She makes her way across the cafeteria, holding my right hand like we did back in second grade, and pulling me.I just follow, tracing after her.
“Nobody talks to me around here.”
“Well, that’s because your dad is the principal.” I give her a long look. She quickly adds, “No offense, really. He’s actually kind of nice.”
I shake my head. The principal’s daughter is always hated. It’s a rule in the high school popularity contest, or something. They read my name and immediately think that I’m stuck up, which I kind of am.
“That’s not it, Kayla.” I press my books tighter against my chest. “They think I’m weird.”
“They think you have an advantage because Daddy has contacts.”
Contacts who might help me with getting early admissions into some very fancy international universities by the end of the school year.She’s wrong, though. It’s not just that I am my father’s daughter; that’s not the only issue. I’m just not the best at first or second impressions.
I’m shy and introverted. I like all the things other kids my age do, but I tend to like them obsessively.Books are never just books. Movies are never just movies. Bands are never just bands. Everything I love consumes me forever and becomes my entire personality, and I can never crack the code on how to make myself seem cooler.

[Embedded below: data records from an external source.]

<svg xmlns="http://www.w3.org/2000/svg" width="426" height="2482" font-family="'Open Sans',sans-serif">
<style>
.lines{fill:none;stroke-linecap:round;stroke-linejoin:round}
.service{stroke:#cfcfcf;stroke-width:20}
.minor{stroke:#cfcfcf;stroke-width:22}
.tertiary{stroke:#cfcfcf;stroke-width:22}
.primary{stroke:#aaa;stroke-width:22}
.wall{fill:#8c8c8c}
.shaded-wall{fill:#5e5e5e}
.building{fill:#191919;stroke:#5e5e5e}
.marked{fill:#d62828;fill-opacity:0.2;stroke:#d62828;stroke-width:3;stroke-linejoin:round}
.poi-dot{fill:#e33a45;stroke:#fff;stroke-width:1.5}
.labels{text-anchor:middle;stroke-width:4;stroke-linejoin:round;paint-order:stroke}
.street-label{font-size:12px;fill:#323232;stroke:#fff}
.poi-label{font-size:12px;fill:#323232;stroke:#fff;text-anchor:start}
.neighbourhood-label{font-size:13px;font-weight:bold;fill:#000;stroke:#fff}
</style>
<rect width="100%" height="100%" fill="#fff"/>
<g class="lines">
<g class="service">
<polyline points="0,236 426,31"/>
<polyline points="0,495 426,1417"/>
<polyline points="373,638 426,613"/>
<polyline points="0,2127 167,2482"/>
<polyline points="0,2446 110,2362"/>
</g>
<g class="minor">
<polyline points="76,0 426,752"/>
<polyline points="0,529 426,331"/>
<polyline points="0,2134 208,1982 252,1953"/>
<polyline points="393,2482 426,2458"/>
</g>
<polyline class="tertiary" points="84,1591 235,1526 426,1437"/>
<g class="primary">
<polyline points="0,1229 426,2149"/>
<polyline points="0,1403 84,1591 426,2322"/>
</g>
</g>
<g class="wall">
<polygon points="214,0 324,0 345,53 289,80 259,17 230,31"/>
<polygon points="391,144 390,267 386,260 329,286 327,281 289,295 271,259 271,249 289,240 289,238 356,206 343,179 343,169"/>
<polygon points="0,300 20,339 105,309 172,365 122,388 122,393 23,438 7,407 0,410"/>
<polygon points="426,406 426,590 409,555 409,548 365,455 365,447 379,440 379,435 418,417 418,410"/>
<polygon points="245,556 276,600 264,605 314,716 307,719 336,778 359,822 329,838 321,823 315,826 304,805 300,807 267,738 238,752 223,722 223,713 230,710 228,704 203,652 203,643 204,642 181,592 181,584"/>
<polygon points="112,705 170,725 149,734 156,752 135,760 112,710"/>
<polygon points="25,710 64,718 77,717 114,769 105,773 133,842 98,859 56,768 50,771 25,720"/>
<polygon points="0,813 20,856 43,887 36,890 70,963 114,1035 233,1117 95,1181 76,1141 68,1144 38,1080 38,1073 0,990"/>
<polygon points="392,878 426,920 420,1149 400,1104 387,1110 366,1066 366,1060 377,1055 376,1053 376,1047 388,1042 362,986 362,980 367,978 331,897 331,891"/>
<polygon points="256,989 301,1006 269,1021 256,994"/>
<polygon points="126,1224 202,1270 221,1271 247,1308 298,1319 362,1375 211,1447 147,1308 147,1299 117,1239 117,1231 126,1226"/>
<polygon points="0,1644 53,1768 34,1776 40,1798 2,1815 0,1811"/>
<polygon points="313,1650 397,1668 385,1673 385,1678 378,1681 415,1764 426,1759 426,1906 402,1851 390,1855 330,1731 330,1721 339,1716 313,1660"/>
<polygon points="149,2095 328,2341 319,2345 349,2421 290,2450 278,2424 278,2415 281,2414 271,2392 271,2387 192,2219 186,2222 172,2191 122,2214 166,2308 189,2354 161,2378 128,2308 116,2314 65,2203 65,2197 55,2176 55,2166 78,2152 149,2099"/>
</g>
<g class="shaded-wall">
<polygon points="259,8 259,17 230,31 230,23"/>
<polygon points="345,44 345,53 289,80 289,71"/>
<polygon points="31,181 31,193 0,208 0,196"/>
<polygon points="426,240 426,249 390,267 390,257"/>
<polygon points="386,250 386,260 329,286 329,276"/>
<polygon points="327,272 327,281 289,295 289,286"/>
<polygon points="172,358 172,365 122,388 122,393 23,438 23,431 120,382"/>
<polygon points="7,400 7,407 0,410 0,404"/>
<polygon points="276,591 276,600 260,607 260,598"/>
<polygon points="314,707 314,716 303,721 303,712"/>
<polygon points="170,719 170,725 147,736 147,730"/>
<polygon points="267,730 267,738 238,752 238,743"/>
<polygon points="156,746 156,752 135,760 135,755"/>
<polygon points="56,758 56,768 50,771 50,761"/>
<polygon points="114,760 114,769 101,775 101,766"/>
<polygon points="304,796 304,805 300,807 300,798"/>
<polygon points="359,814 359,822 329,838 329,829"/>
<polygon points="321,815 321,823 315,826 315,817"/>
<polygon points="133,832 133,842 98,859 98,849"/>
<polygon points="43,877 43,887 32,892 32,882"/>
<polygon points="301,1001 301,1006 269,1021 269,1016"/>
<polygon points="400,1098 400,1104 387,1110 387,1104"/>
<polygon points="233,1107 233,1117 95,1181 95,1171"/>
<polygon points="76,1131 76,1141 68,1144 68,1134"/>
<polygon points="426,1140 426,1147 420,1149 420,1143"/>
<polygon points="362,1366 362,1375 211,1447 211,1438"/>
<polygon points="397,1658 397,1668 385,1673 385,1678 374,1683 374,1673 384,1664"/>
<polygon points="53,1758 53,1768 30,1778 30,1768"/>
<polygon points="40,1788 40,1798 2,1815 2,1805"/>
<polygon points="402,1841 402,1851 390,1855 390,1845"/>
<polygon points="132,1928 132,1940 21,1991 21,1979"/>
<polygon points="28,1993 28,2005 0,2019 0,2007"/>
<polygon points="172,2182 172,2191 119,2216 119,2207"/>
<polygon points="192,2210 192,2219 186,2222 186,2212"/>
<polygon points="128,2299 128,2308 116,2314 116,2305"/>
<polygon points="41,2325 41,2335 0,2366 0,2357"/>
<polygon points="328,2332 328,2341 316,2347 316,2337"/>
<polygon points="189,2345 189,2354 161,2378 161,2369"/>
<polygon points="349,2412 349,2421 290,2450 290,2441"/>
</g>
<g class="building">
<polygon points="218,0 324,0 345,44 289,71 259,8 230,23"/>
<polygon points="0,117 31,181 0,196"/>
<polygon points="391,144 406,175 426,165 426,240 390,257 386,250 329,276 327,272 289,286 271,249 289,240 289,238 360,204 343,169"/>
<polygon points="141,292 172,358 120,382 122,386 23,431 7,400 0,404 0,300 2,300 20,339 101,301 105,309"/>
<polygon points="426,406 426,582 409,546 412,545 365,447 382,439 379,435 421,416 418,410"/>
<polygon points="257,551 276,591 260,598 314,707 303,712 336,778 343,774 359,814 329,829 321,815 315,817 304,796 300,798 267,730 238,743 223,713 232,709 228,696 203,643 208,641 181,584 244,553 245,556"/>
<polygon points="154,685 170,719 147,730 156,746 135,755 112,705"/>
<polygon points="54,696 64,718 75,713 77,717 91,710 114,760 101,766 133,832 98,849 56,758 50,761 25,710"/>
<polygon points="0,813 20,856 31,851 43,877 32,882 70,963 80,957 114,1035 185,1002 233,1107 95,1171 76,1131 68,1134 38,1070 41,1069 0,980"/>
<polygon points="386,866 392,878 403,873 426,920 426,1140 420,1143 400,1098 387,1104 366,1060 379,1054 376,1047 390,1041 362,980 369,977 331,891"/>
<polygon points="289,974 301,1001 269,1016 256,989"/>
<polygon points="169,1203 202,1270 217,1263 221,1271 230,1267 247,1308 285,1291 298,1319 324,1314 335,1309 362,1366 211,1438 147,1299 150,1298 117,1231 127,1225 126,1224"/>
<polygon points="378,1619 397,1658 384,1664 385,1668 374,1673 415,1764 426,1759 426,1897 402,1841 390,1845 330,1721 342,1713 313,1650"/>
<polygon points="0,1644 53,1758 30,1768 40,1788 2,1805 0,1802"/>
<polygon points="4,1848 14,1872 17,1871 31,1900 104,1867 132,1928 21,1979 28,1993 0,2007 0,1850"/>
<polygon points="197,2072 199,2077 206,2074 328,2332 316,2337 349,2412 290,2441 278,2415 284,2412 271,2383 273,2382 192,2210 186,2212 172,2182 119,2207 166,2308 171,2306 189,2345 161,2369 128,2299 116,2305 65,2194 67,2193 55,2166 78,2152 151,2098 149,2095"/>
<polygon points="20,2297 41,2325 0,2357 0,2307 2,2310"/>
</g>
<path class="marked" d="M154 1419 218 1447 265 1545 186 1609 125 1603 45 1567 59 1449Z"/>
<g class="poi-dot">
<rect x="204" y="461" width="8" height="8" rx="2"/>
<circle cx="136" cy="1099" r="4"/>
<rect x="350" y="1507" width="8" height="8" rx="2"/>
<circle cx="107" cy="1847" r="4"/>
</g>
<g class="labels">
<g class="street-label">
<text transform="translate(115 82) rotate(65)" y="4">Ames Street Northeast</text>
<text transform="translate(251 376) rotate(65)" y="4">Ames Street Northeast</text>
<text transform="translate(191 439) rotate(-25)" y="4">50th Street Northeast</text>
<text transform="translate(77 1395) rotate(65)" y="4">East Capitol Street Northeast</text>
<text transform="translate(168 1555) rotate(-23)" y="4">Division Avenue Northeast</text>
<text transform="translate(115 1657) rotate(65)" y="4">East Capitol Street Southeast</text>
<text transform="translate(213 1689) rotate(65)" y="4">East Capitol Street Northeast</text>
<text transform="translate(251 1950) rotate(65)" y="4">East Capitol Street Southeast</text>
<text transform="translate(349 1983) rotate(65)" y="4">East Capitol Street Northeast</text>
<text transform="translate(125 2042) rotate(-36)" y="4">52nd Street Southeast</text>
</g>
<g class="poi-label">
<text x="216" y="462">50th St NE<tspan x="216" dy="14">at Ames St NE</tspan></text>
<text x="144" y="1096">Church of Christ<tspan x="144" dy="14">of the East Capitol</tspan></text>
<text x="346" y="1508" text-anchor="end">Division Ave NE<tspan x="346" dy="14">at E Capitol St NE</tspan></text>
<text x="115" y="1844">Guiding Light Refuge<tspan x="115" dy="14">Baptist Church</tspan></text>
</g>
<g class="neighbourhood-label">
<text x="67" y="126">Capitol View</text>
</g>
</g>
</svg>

I don’t know how to talk to them without feeling nervous, which means that I just… I just say nothing and stare, hoping they’ll get the memo.
What if they hate me?
What if I sound too stupid?
“I’m just saying.” Kayla stops and smiles confidently. “It’s simple-minded people’s jealousy, Cassie. You’re way too pretty and too kind to care about them, so don’t let it get to you.”
“I guess you’re right.”
“Of course, I am.” She steals an apple from the fruit trail and hands it to me. I take it. “You know I’d never lie to you about it.”
“I don’t want another teacher. I’m happy with the one I have right now. Nobody is better at adding numbers than you are.”
“Beckett Evans is. He even won two awards for it.” She shows me two of her fingers. “Isn’t he literally your neighbor? You could ask him for help.”
My stomach does a weird flip.
I take a bite, considering the idea.
“This is really sweet.”
“Is it? Then, I’ll take one for me too,” she smiles, showing perfect white teeth. “So? Are you going to ask him?”
A second later, I shake my head.
“I don’t think so,” I admit.
“He works at the farm, right? It could be a side hustle or something,” Kayla presses, biting her apple and humming with satisfaction. “So sweet!”
“Right.” I take another bite, hiding my mouth with my hand as I chew. “I should distract him from the impending doom caused by the death of his sister and show him high school-level equations.”
Kayla winces, certainly thinking of Lucia Evans now.
“I kind of forgot about that part.”
“Let’s just find a table, okay?”
She points at an empty table in a corner, close to food trails. “This one?”
I shrug my shoulders. “Sure.”
Once we’re sat, I open my books and try to find the chapters I was supposed to read for our history assignment. I feel Kayla’s gaze over me, like she’s thinking about something.